BEGIN SOURCE RECORDS

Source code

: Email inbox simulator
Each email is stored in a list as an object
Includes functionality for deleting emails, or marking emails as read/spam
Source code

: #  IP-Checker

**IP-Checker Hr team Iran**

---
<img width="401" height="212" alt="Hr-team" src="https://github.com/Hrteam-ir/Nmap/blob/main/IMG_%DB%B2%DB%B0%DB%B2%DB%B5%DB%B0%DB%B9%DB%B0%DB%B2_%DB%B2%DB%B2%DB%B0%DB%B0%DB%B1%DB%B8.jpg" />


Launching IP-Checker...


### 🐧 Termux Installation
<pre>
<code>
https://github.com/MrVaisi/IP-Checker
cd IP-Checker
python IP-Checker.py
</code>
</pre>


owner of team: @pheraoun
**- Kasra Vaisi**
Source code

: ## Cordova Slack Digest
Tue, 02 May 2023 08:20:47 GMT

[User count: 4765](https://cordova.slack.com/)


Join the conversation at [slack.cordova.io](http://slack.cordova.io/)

END SOURCE RECORDS

▶ [TASK INSTRUCTIONS]: Above are some records; copy each line there that contains "team".

▶ [ANSWER TO THIS EXERCISE]:
**IP-Checker Hr team Iran**
<img width="401" height="212" alt="Hr-team" src="https://github.com/Hrteam-ir/Nmap/blob/main/IMG_%DB%B2%DB%B0%DB%B2%DB%B5%DB%B0%DB%B9%DB%B0%DB%B2_%DB%B2%DB%B2%DB%B0%DB%B0%DB%B1%DB%B8.jpg" />
owner of team: @pheraoun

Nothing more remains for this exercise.